Holy Week: The Last Discourse of Christ


Dear Parish Faithful,



CHRIST IS RISEN!
INDEED HE IS RISEN!


Casting one further glance back over Holy Week, I would like to refer back to the Matins of Holy Friday (served “in anticipation” on Thursday evening), popularly known as the Service of the Twelve Passion Gospels.  This is another lengthy and extremely popular service in the Holy Week cycle.  At the heart of this Matins is, of course, the reading of twelve Gospel passages taken from all four of the canonical Gospels.  These readings actualize the Mystical/Last Supper setting, the arrest, trial, sentencing; and then the crucifixion, death and burial of Christ.  It is difficult to find a more intense and emotionally-draining service.  It is following the Fifth Gospel reading that records the actual death of Christ on the Cross that we chant the famous fifteenth antiphon with its powerful expression of the Church’s “paradoxical Christology” that again introduces us to the great mystery of the Son of God dying on our behalf within the human nature that He assumed in the Incarnation.  This hymn is chanted as the Cross is being brought into the center of the nave in a solemn procession.

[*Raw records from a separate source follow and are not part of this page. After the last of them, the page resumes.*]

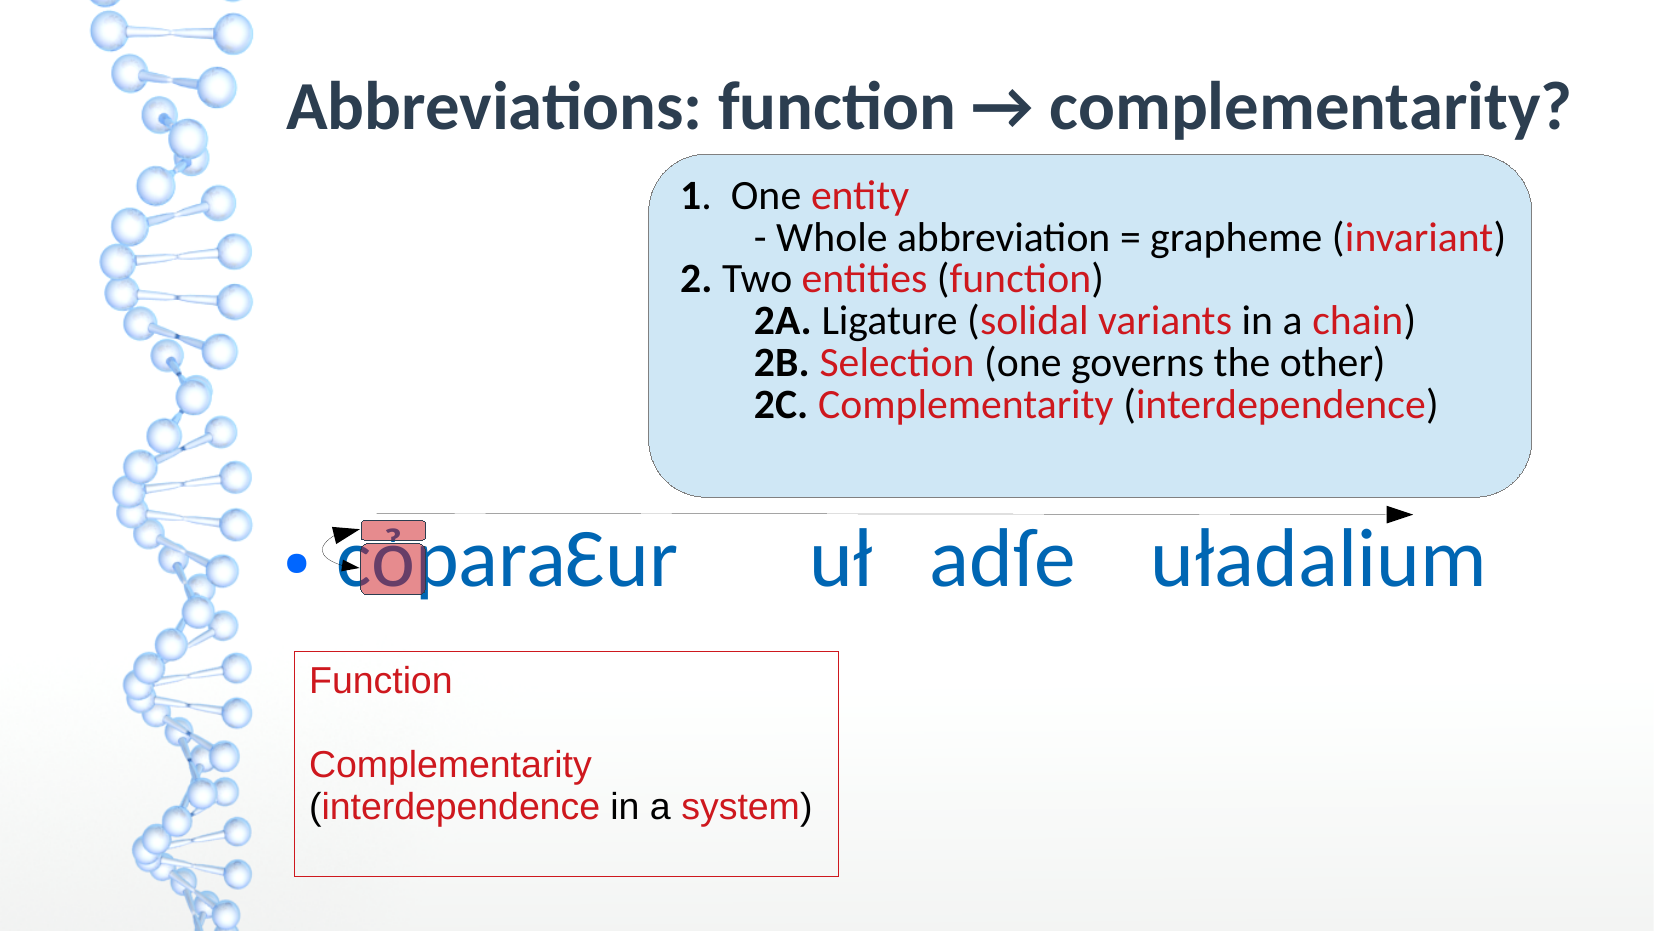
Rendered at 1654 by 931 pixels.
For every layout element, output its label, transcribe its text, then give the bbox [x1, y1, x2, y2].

title Abbreviations: function → complementarity? [265, 35, 1595, 189]
text_box [360, 543, 426, 595]
text_box [361, 520, 426, 541]
text_box Function Complementarity (interdependence in a system) [294, 651, 839, 877]
picture [0, 0, 1654, 931]
list cỏparaƐur uł adſe uładalium [265, 523, 1629, 615]
text_box 1. One entity - Whole abbreviation = grapheme (invariant) 2. Two entities (function) 2A. Ligature (solidal variants in a chain) 2B. Selection (one governs the other) 2C. Complementarity (interdependence) [648, 154, 1532, 498]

Yet, it is the first Gospel reading that I want to focus on a bit here.  The First Gospel covers the entire “Last Discourse” of Christ found in St. John’s Gospel (13:31-18:1).  That covers over four chapters of the Gospel and thus is the most challenging reading of the liturgical year for the presiding celebrant of the service. (It also poses a challenge to the parish acolytes who must stand straight and steady with large candle in hand for the twenty minutes or so of the reading).  This Last Discourse is unique to St. John’s Gospel and it contains some of the most profound teaching of Christ encountered anywhere in the Four Gospels.


I came across a remarkable paragraph in a Commentary on St. John’s Gospel by one of the most prominent New Testament scholars in North America up to the time of his death in 1998.  And that is Raymond Brown.  His two-volume Commentary on the Gospel is 1,208 pages long, with over two hundred pages dedicated to the Last Discourse!

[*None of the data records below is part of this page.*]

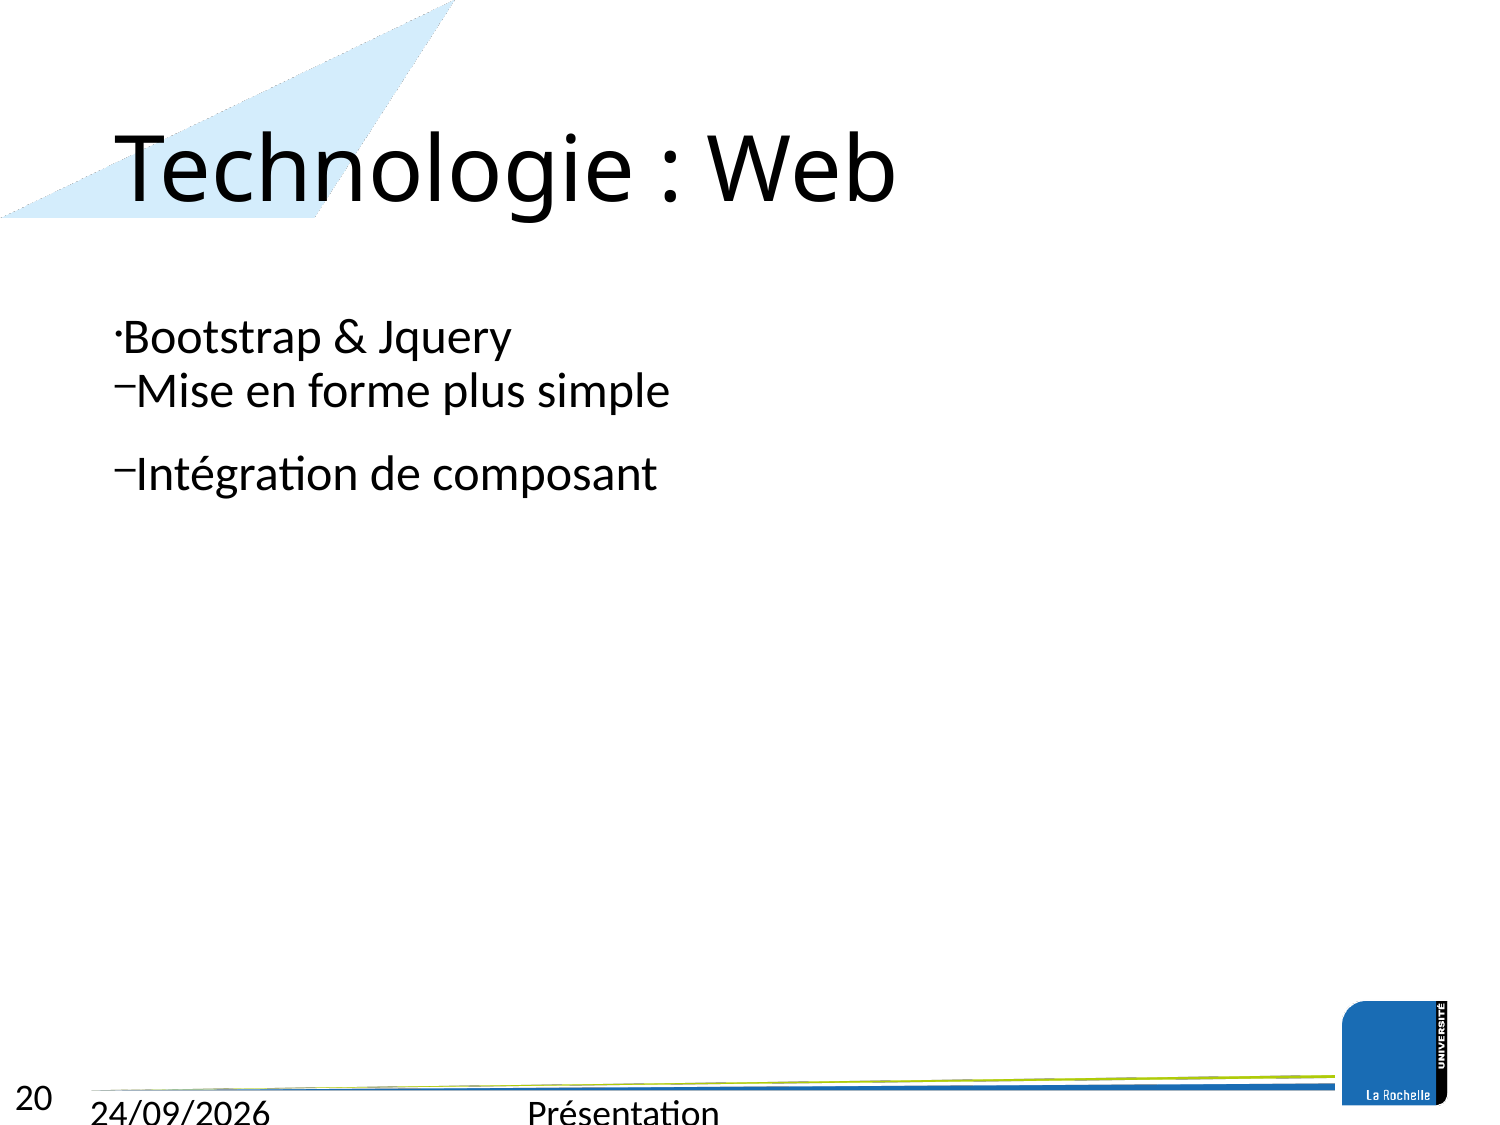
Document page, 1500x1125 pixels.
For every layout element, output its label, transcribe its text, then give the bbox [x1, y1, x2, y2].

subtitle Technologie : Web [100, 114, 1424, 198]
text_box 2015/11/6 [77, 1081, 425, 1125]
list Bootstrap & Jquery Mise en forme plus simple Intégration de composant [100, 302, 1424, 953]
text_box Présentation [512, 1081, 988, 1125]
text_box [0, 1065, 77, 1125]
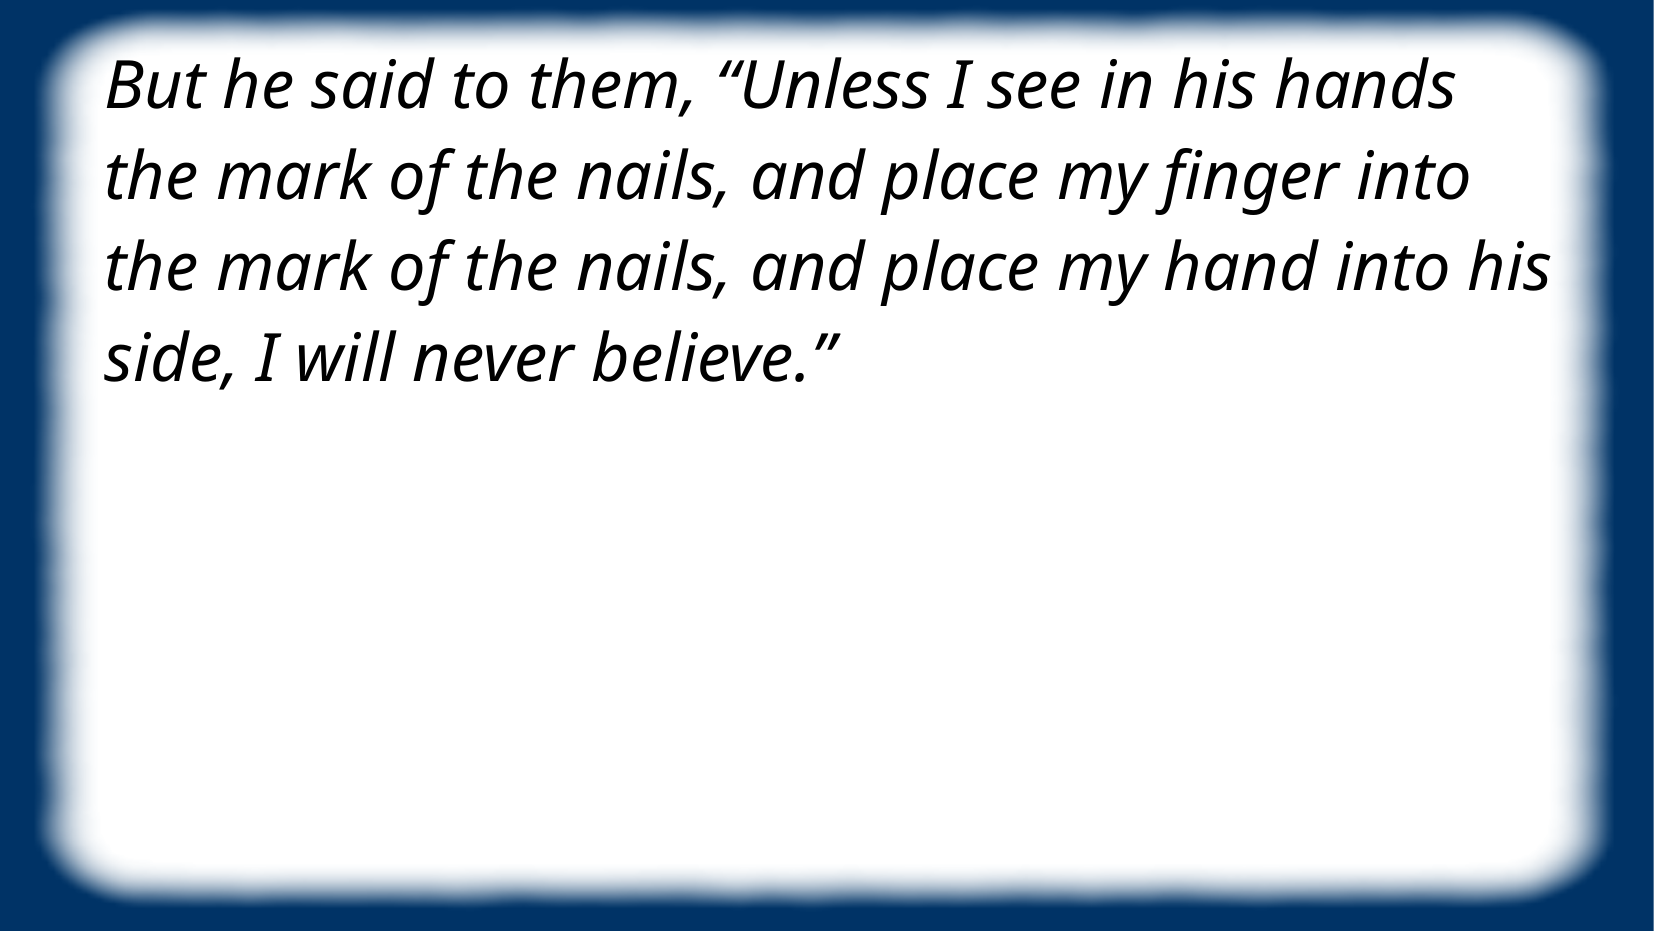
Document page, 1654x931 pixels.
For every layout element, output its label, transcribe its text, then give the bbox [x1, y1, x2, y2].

picture [0, 0, 1654, 931]
text_box But he said to them, “Unless I see in his hands the mark of the nails, and place my finger into the mark of the nails, and place my hand into his side, I will never believe.” [90, 30, 1576, 400]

Out of that exhaustive and illuminating discussion there is one short paragraph of Raymond Brown’s that has caught my attention, and it is this that I would like to share with you as we look back at Holy Week:

It has been widely said that the Last Discourse is best understood when it is the subject of prayerful mediation and that scientific analysis does not really do justice to this work of genius.  Just as a great painting loses its beauty when the individual parts are studied under a microscope, so the necessary discussion of the composition and division of the Last Discourse may tend to mar the over-all realization that one is dealing with a masterpiece.  We shall have to point out its monotony of style, repetitions, confusing time perspective, and almost irreconcilable variety of expectations about the post-resurrectional presence of Jesus with his disciples.  Yet none of this should prevent the reader from recognizing that the Last Discourse is one of the greatest compositions in religious literature.  The one who speaks here speaks as no man has spoken.  (p. 582)

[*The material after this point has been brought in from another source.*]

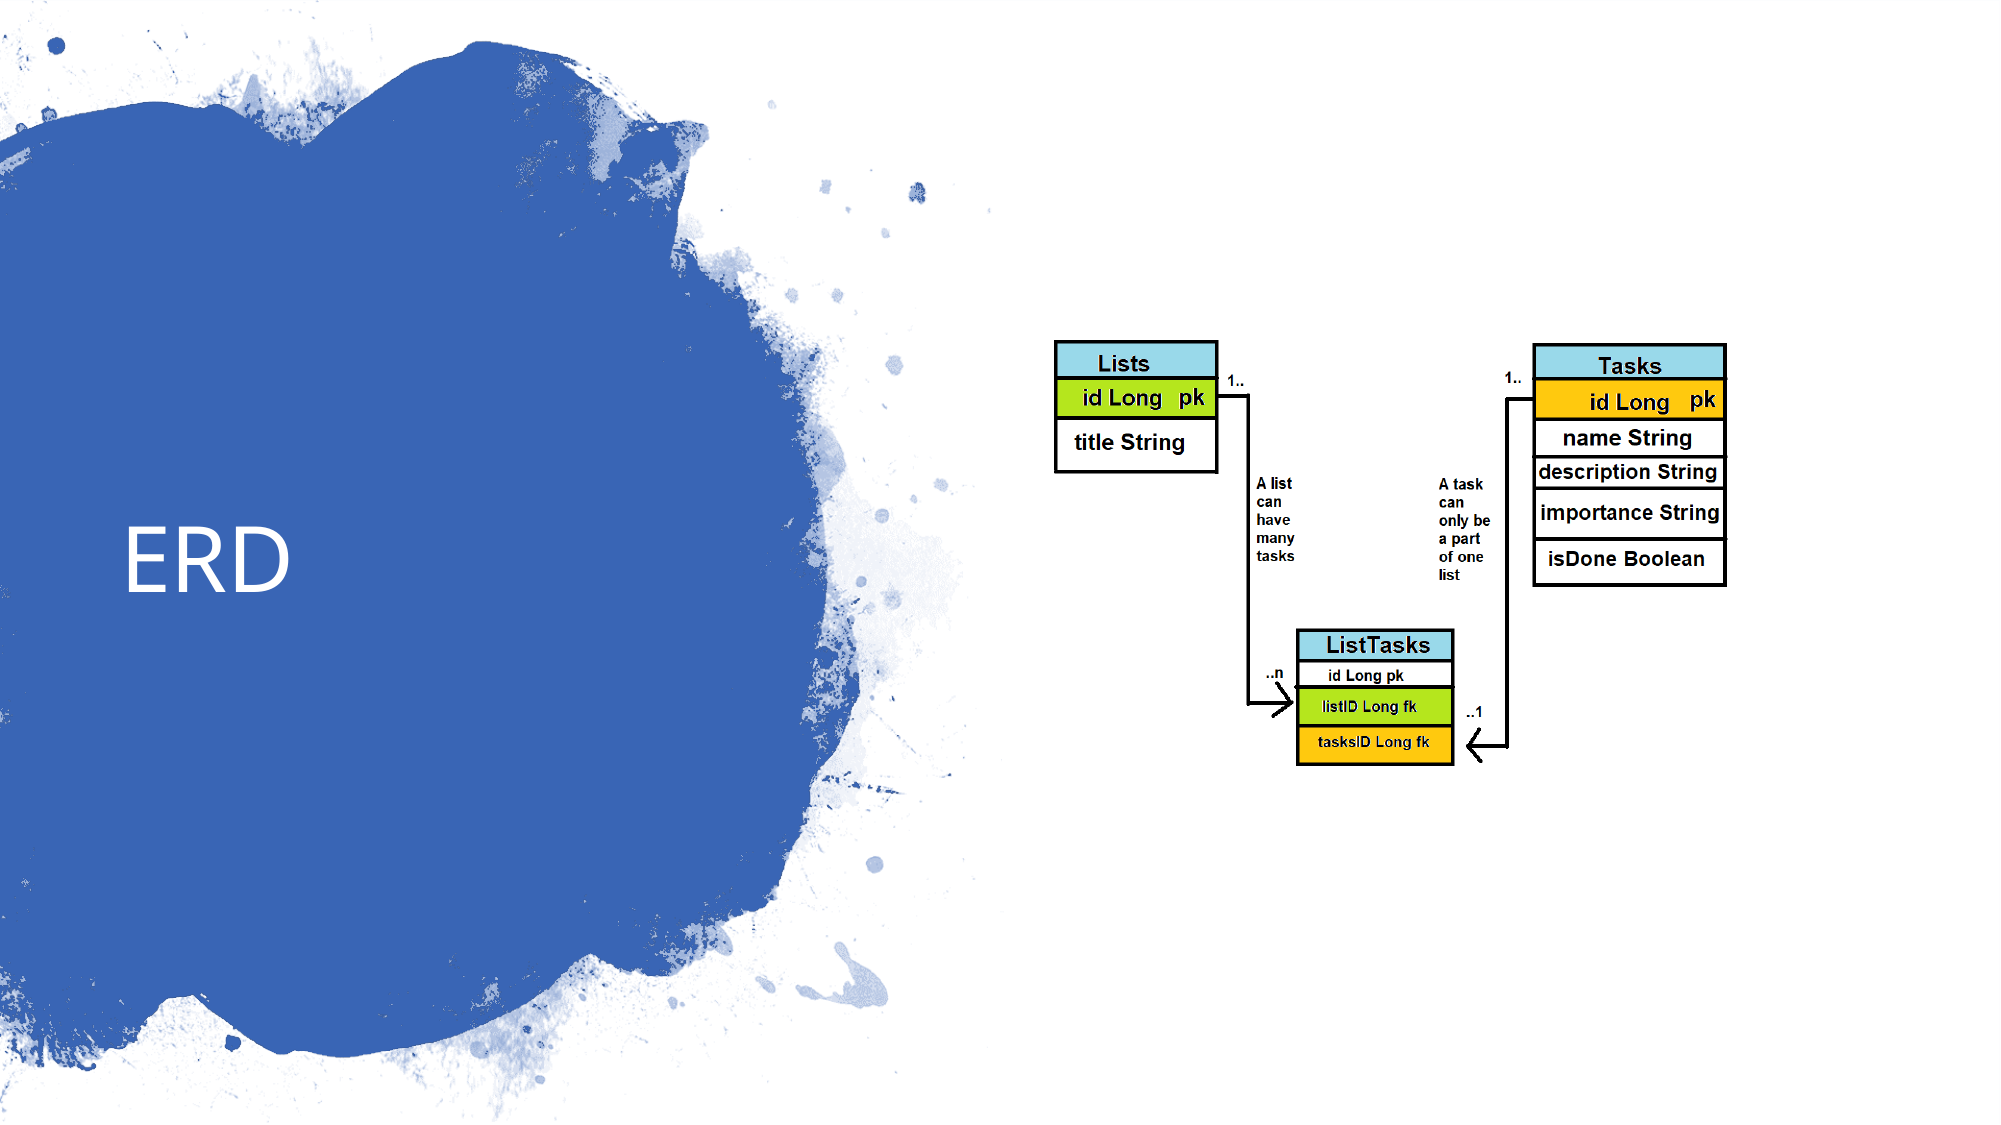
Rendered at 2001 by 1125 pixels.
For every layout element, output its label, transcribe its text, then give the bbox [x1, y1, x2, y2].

picture [0, 0, 2000, 1125]
title ERD [105, 336, 707, 790]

It is that last sentence in particular that caught my attention:  “The one who spoke here speaks as no man has ever spoken.”  Who, indeed, could speak as the Son of God spoke to us!?  In the words of the Word we hear a direct revelation from the Father that the Father has shared with the Son and sent the Son into the world to deliver to us as divine revelation.  Following the Resurrection and Pentecost, it is the Paraclete – the Holy Spirit/Comforter/Counselor – Who illuminates our minds and hearts with the capacity to understand those words so as to guide us into the Truth of the Gospel.  What an awesome privilege to stand in the church and listen to those words!